- _Records provided_
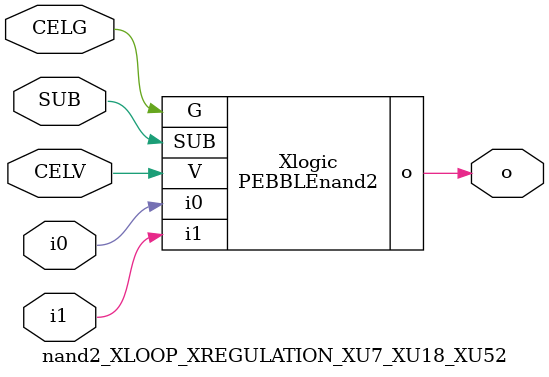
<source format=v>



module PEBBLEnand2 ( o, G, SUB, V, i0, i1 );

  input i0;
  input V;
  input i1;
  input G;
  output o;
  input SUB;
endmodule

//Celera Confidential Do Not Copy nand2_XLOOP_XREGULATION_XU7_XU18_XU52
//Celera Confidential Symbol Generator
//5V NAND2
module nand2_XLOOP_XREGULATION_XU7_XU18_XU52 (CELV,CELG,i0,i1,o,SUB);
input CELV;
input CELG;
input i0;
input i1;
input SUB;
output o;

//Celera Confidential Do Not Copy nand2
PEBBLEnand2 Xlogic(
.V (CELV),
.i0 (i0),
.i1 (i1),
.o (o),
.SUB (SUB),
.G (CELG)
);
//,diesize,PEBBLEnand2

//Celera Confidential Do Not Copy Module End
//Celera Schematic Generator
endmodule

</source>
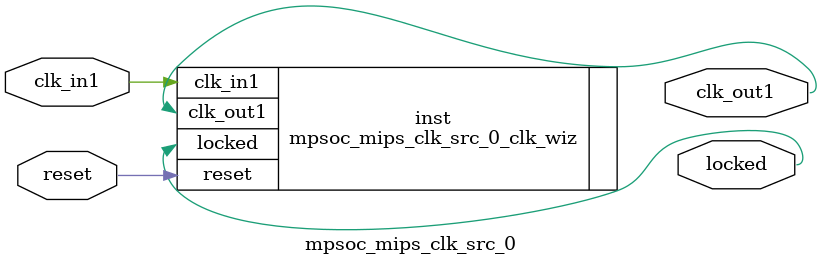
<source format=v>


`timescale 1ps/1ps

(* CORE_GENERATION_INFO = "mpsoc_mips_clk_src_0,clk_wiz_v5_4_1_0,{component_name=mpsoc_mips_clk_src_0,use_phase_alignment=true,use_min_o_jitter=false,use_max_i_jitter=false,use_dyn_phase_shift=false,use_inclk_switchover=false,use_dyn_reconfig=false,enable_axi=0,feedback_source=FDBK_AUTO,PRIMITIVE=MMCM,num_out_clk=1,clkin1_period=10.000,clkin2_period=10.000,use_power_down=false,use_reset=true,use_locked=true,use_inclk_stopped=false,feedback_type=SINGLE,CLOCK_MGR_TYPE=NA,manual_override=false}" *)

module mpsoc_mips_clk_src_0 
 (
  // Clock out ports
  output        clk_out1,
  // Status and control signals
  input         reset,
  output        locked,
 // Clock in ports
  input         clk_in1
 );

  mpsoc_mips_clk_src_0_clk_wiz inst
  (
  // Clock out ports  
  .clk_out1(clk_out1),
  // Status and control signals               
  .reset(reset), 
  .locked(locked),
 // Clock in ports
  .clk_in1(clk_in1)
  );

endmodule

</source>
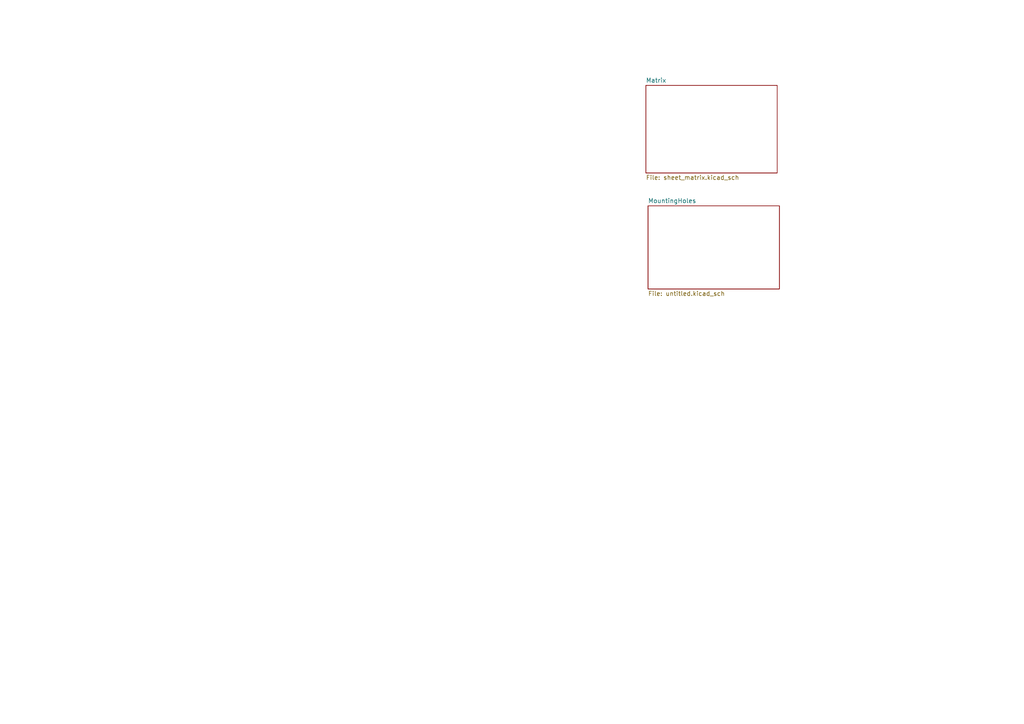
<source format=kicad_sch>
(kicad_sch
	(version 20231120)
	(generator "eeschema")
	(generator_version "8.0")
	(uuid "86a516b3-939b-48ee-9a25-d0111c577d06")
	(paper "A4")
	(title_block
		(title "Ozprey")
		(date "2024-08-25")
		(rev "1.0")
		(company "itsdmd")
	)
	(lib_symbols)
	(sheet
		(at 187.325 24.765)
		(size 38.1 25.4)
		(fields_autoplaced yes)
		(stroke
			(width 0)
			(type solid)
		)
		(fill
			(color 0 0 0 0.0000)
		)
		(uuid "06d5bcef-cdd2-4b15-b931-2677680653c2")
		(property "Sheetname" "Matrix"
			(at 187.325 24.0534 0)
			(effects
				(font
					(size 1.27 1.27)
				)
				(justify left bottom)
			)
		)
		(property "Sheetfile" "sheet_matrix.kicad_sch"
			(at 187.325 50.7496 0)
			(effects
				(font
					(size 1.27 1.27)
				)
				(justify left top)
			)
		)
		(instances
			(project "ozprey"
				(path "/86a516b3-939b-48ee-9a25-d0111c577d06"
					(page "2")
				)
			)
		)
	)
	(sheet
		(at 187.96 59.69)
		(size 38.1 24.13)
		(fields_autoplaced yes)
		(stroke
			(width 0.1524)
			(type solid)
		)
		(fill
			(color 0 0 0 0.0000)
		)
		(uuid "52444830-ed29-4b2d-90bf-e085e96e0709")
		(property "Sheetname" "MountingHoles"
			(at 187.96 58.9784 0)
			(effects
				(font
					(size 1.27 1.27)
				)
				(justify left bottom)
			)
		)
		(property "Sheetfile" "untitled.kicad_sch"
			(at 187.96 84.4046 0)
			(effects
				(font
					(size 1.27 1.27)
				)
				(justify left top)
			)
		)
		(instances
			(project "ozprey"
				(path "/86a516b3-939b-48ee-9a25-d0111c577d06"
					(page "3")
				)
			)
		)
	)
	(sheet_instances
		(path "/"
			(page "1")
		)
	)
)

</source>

- _Required work_
Give every record back exactly as it reads, with no images.

- _The answer_
<source format=v>



module PEBBLEnand2 ( o, G, SUB, V, i0, i1 );

  input i0;
  input V;
  input i1;
  input G;
  output o;
  input SUB;
endmodule

//Celera Confidential Do Not Copy nand2_XLOOP_XREGULATION_XU7_XU18_XU52
//Celera Confidential Symbol Generator
//5V NAND2
module nand2_XLOOP_XREGULATION_XU7_XU18_XU52 (CELV,CELG,i0,i1,o,SUB);
input CELV;
input CELG;
input i0;
input i1;
input SUB;
output o;

//Celera Confidential Do Not Copy nand2
PEBBLEnand2 Xlogic(
.V (CELV),
.i0 (i0),
.i1 (i1),
.o (o),
.SUB (SUB),
.G (CELG)
);
//,diesize,PEBBLEnand2

//Celera Confidential Do Not Copy Module End
//Celera Schematic Generator
endmodule

</source>
<source format=v>


`timescale 1ps/1ps

(* CORE_GENERATION_INFO = "mpsoc_mips_clk_src_0,clk_wiz_v5_4_1_0,{component_name=mpsoc_mips_clk_src_0,use_phase_alignment=true,use_min_o_jitter=false,use_max_i_jitter=false,use_dyn_phase_shift=false,use_inclk_switchover=false,use_dyn_reconfig=false,enable_axi=0,feedback_source=FDBK_AUTO,PRIMITIVE=MMCM,num_out_clk=1,clkin1_period=10.000,clkin2_period=10.000,use_power_down=false,use_reset=true,use_locked=true,use_inclk_stopped=false,feedback_type=SINGLE,CLOCK_MGR_TYPE=NA,manual_override=false}" *)

module mpsoc_mips_clk_src_0 
 (
  // Clock out ports
  output        clk_out1,
  // Status and control signals
  input         reset,
  output        locked,
 // Clock in ports
  input         clk_in1
 );

  mpsoc_mips_clk_src_0_clk_wiz inst
  (
  // Clock out ports  
  .clk_out1(clk_out1),
  // Status and control signals               
  .reset(reset), 
  .locked(locked),
 // Clock in ports
  .clk_in1(clk_in1)
  );

endmodule

</source>
<source format=kicad_sch>
(kicad_sch
	(version 20231120)
	(generator "eeschema")
	(generator_version "8.0")
	(uuid "86a516b3-939b-48ee-9a25-d0111c577d06")
	(paper "A4")
	(title_block
		(title "Ozprey")
		(date "2024-08-25")
		(rev "1.0")
		(company "itsdmd")
	)
	(lib_symbols)
	(sheet
		(at 187.325 24.765)
		(size 38.1 25.4)
		(fields_autoplaced yes)
		(stroke
			(width 0)
			(type solid)
		)
		(fill
			(color 0 0 0 0.0000)
		)
		(uuid "06d5bcef-cdd2-4b15-b931-2677680653c2")
		(property "Sheetname" "Matrix"
			(at 187.325 24.0534 0)
			(effects
				(font
					(size 1.27 1.27)
				)
				(justify left bottom)
			)
		)
		(property "Sheetfile" "sheet_matrix.kicad_sch"
			(at 187.325 50.7496 0)
			(effects
				(font
					(size 1.27 1.27)
				)
				(justify left top)
			)
		)
		(instances
			(project "ozprey"
				(path "/86a516b3-939b-48ee-9a25-d0111c577d06"
					(page "2")
				)
			)
		)
	)
	(sheet
		(at 187.96 59.69)
		(size 38.1 24.13)
		(fields_autoplaced yes)
		(stroke
			(width 0.1524)
			(type solid)
		)
		(fill
			(color 0 0 0 0.0000)
		)
		(uuid "52444830-ed29-4b2d-90bf-e085e96e0709")
		(property "Sheetname" "MountingHoles"
			(at 187.96 58.9784 0)
			(effects
				(font
					(size 1.27 1.27)
				)
				(justify left bottom)
			)
		)
		(property "Sheetfile" "untitled.kicad_sch"
			(at 187.96 84.4046 0)
			(effects
				(font
					(size 1.27 1.27)
				)
				(justify left top)
			)
		)
		(instances
			(project "ozprey"
				(path "/86a516b3-939b-48ee-9a25-d0111c577d06"
					(page "3")
				)
			)
		)
	)
	(sheet_instances
		(path "/"
			(page "1")
		)
	)
)

</source>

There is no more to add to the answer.